## Assignment
In the entries below, every line with the string "Rendered" is to be reported.

## Data for this exercise
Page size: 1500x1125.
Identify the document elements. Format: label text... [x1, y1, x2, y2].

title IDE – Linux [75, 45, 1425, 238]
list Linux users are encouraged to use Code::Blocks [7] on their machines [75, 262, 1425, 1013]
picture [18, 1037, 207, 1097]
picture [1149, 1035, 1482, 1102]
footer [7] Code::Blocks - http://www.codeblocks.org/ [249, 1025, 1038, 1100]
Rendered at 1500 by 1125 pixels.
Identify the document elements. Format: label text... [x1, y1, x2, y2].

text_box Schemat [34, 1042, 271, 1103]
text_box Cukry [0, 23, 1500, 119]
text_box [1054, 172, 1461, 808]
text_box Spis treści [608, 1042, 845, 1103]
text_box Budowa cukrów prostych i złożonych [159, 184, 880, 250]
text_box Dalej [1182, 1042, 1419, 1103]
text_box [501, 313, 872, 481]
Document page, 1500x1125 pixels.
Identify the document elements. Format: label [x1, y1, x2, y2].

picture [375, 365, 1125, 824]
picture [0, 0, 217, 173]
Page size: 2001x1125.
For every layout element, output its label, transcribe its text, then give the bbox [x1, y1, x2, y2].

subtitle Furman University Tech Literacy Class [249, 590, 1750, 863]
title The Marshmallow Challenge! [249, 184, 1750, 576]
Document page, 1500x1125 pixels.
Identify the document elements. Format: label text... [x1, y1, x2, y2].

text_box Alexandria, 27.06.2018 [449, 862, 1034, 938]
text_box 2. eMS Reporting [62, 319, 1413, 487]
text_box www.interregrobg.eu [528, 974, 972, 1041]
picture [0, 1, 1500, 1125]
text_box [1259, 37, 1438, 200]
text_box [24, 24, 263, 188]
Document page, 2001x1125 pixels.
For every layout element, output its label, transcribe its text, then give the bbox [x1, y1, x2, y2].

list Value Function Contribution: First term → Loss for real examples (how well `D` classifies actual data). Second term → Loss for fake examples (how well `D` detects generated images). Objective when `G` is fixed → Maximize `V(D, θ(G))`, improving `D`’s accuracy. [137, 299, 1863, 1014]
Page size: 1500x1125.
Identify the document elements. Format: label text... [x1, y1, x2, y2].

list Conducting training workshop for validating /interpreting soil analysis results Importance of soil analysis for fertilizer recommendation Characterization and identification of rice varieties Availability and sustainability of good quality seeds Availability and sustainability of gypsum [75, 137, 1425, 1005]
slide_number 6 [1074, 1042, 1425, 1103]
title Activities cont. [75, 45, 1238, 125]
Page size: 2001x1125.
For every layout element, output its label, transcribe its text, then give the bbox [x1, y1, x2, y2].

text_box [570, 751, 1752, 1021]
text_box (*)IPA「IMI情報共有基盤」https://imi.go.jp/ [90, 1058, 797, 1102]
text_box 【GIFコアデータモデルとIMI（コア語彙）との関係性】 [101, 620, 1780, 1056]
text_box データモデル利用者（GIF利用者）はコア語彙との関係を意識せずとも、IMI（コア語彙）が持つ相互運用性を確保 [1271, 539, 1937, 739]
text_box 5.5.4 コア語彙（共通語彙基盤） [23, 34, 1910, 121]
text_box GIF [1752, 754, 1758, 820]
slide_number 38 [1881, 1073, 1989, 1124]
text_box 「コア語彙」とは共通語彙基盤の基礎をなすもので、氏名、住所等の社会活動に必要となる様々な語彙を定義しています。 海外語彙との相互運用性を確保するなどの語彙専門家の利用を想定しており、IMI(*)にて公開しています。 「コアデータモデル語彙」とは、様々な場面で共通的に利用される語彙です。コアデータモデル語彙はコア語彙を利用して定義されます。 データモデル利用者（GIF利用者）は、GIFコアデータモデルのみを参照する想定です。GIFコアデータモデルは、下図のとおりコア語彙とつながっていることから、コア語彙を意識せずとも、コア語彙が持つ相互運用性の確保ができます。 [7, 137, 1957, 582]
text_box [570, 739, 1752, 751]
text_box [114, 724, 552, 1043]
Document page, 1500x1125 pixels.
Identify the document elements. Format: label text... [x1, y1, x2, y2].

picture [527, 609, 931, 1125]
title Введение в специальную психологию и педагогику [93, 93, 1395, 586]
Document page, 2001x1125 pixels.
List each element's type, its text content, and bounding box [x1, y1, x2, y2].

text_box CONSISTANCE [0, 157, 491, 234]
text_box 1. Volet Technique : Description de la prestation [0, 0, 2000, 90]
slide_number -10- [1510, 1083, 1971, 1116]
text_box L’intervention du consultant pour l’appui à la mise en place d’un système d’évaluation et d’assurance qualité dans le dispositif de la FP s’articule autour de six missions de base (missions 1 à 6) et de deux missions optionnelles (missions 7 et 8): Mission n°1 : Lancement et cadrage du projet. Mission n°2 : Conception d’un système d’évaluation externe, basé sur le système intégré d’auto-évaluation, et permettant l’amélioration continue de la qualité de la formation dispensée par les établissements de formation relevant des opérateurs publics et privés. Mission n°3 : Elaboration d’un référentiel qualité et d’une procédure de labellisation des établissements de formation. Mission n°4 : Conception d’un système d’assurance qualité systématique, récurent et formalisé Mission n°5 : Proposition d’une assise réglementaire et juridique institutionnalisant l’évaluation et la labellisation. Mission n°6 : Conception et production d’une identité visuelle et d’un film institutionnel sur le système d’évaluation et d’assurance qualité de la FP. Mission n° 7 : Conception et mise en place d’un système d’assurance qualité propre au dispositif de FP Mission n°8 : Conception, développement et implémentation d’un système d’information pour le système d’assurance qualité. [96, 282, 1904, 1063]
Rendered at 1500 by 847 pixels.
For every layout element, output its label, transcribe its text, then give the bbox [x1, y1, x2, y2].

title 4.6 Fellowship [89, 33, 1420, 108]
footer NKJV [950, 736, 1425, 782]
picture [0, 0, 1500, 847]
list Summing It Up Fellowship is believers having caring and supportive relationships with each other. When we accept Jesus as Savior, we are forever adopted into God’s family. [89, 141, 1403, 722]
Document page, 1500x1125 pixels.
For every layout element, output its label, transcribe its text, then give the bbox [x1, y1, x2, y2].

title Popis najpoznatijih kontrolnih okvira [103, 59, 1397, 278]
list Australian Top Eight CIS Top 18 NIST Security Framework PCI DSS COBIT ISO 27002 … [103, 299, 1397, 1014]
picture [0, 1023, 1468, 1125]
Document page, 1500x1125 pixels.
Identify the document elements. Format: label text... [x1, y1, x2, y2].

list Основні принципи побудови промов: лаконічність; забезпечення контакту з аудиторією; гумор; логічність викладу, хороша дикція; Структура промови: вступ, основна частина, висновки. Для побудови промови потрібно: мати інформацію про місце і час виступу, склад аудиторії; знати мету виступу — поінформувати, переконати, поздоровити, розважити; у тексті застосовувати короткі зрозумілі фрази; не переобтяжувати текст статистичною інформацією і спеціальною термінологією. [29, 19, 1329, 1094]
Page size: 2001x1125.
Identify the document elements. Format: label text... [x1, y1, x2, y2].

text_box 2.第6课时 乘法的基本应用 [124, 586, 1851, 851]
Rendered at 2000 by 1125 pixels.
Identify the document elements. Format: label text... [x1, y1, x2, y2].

## Written answer
Rendered at 1500 by 1125 pixels.
Rendered at 1500 by 847 pixels.
Rendered at 2000 by 1125 pixels.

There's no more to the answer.